▶ WHAT THE TASK REQUIRES
Nothing but the line containing "Caritas lädt zum Austausch" and the lines that follow it to the end of the material below should appear in the answer, each copied exactly.

>>>>>

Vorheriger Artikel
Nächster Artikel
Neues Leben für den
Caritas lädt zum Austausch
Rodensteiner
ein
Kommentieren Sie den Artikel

<<<<<

▶ EXERCISE ANSWER
Caritas lädt zum Austausch
Rodensteiner
ein
Kommentieren Sie den Artikel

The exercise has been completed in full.